The UK’s National Institute for Health and Clinical Excellence (NICE) has published guidelines relating to peripheral artery disease (PAD), which aim to resolve what it calls the considerable uncertainty and variations in practice that currently exist in this area and in so doing improve outcomes for patients.
According to a summary of the NICE report, PAD is a common condition affecting 3% to 7% of people in the general population and 20% of people over the age of 60, the main cause of vessel stenosis being atherosclerosis, the build up of fatty deposits on the arterial walls.
Pain on walking which stops after resting (intermittent claudication) is the most common initial symptom of peripheral arterial disease and is the result of the narrowed arteries not delivering adequate blood to leg muscles. As well as having a detrimental impact on quality of life, intermittent claudication also indicates that there is an increased risk of heart attack and stroke compared with patients with peripheral arterial disease who do not have the symptom. Even when asymptomatic, peripheral arterial disease is a marker for an increased risk of potentially preventable cardiovascular events.

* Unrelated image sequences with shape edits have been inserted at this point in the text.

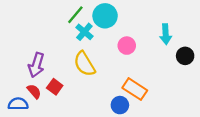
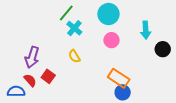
cyan circle: (105, 16) -> (108, 14), moved
yellow semicircle: (84, 64) -> (74, 56), size x0.6
blue circle: (120, 105) -> (123, 92), moved

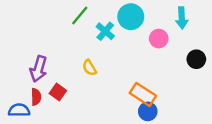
cyan cross: (74, 28) -> (105, 31), moved
cyan arrow: (146, 30) -> (182, 18), moved
pink circle: (111, 40) -> (159, 39), moved
red semicircle: (30, 80) -> (36, 97), turned 40

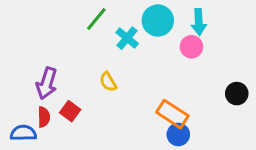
cyan arrow: (182, 18) -> (199, 22), moved
black circle: (196, 59) -> (237, 94), moved

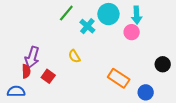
red semicircle: (44, 117) -> (26, 71), moved
blue circle: (178, 135) -> (146, 92), moved

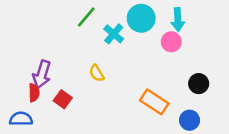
black circle: (163, 64) -> (199, 84), moved

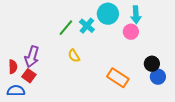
green line: (86, 17) -> (66, 28), moved
red semicircle: (34, 93) -> (13, 67), moved
red square: (63, 99) -> (29, 76), moved
blue circle: (190, 120) -> (158, 77), moved

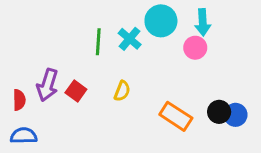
green line: (66, 28) -> (98, 42), turned -36
yellow semicircle: (74, 56) -> (122, 91), moved, turned -128
black circle: (152, 64) -> (219, 112), moved
red square: (29, 76) -> (76, 91), moved

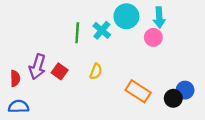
black circle: (219, 112) -> (173, 98), moved

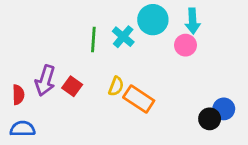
orange rectangle: (138, 91) -> (139, 99), moved

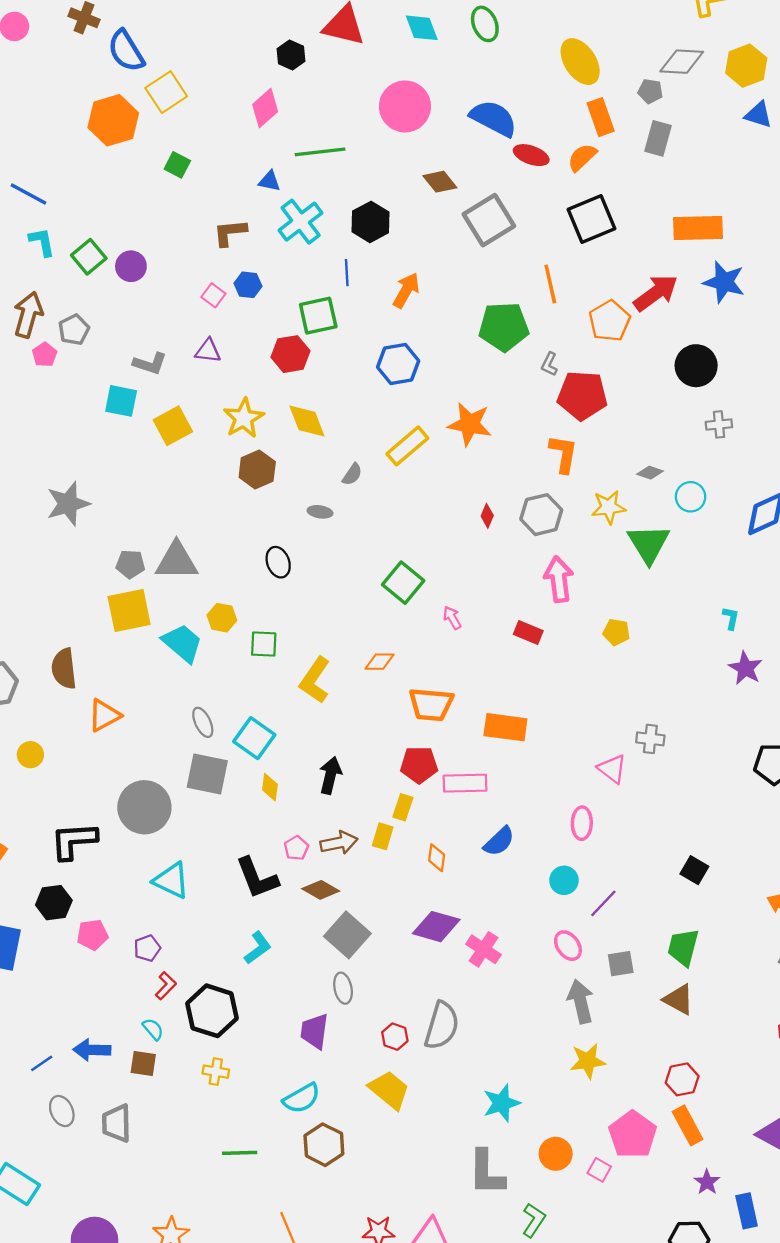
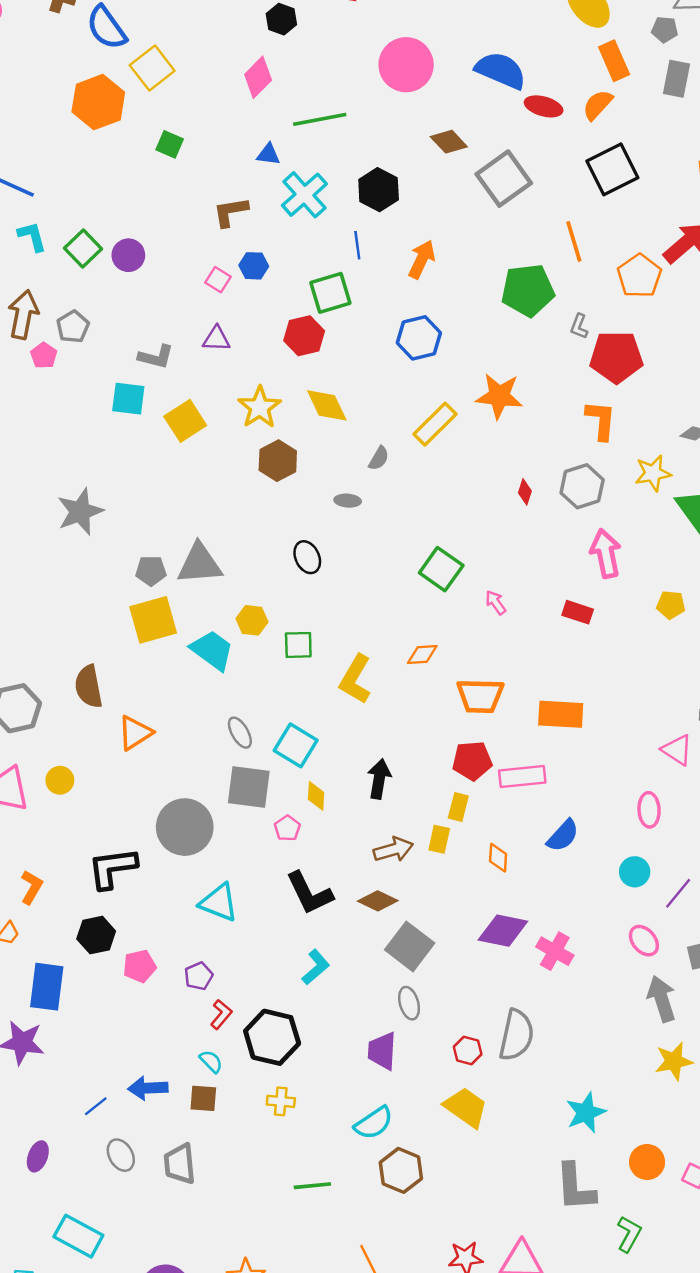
pink pentagon: (296, 848) -> (287, 828), moved

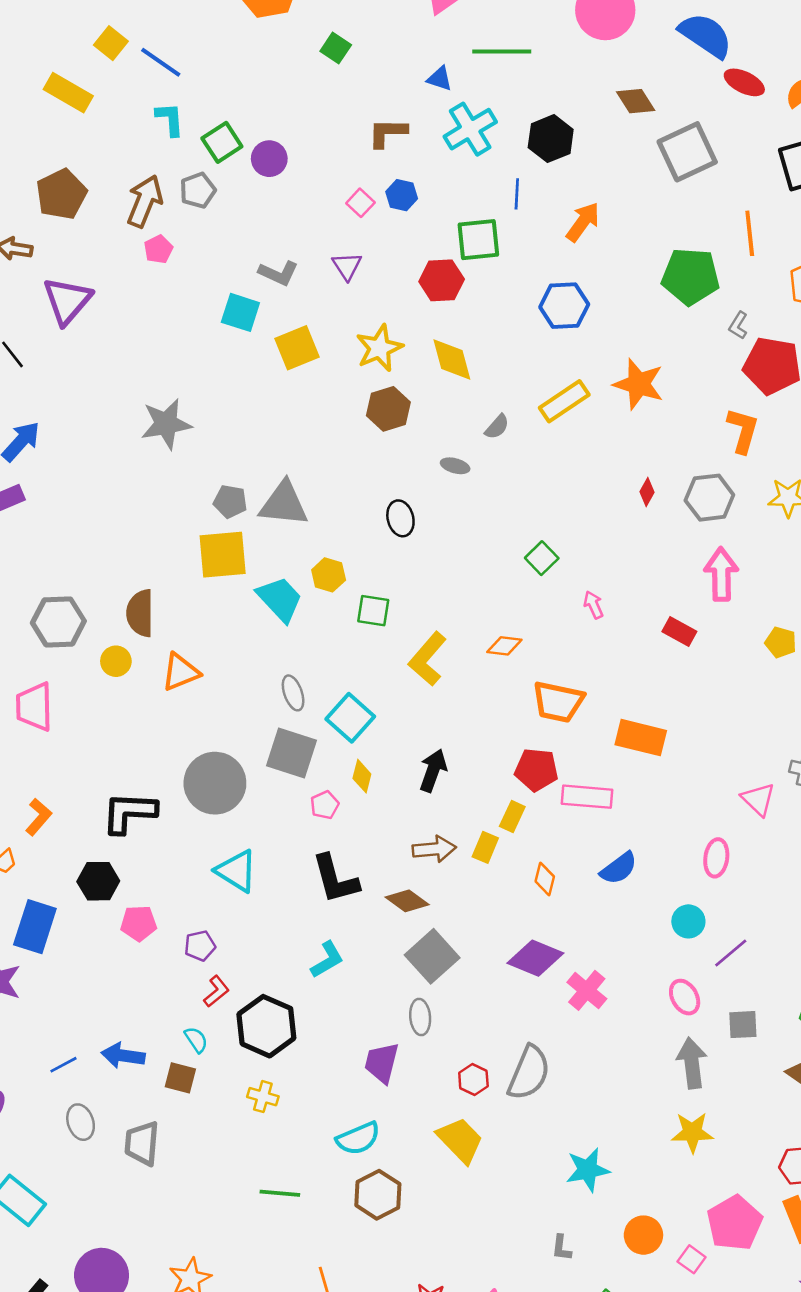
gray pentagon: (73, 327) -> (198, 190), moved
purple triangle: (217, 339) -> (347, 266), turned 44
green square: (441, 569) -> (542, 558), size x0.7
yellow circle: (60, 780) -> (116, 661), moved
gray L-shape: (575, 1187) -> (561, 1248), size x0.5

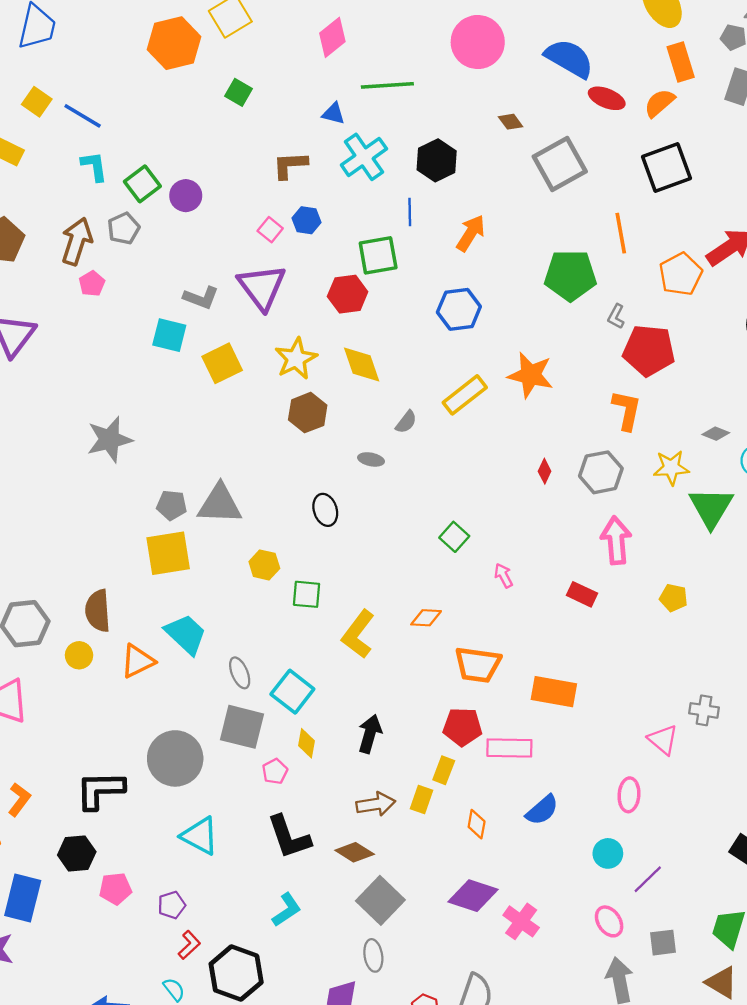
brown diamond: (636, 101) -> (511, 122), size x0.7
purple triangle: (347, 266) -> (262, 287), size x1.8
cyan trapezoid: (280, 599) -> (186, 634), moved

NICE Guidance in summary is to offer all people with peripheral arterial disease information, advice, support and treatment regarding the secondary prevention of cardiovascular disease, in line with published NICE guidance on:
– smoking cessation
– diet, weight management and exercise
– lipid modification and statin therapy
– the prevention, diagnosis and management of diabetes
– the prevention, diagnosis and management of high blood pressure
– antiplatelet therapy.
People with suspected peripheral arterial disease should be assessed by:
– asking about the presence and severity of possible symptoms of intermittent claudication and critical limb ischaemia
– examining the legs and feet for evidence of critical limb ischaemia, for example ulceration
– examining the femoral, popliteal and foot pulses
– measuring the ankle brachial pressure index (ratio of blood pressure in the lower leg to that in the arm)
People with PAD who need further imaging (after duplex ultrasound) should be offered contrast-enhanced magnetic resonance angiography before considering revascularisation.
Intermittent claudicators should be offered a supervised exercise programme.
People with critical limb ischaemia should be assessed by a vascular multi-disciplinary team before treatment decisions are made.
Major amputation should not be “offered” to people with critical limb ischaemia unless all options for revascularisation have been considered by a vascular multi-disciplinary team.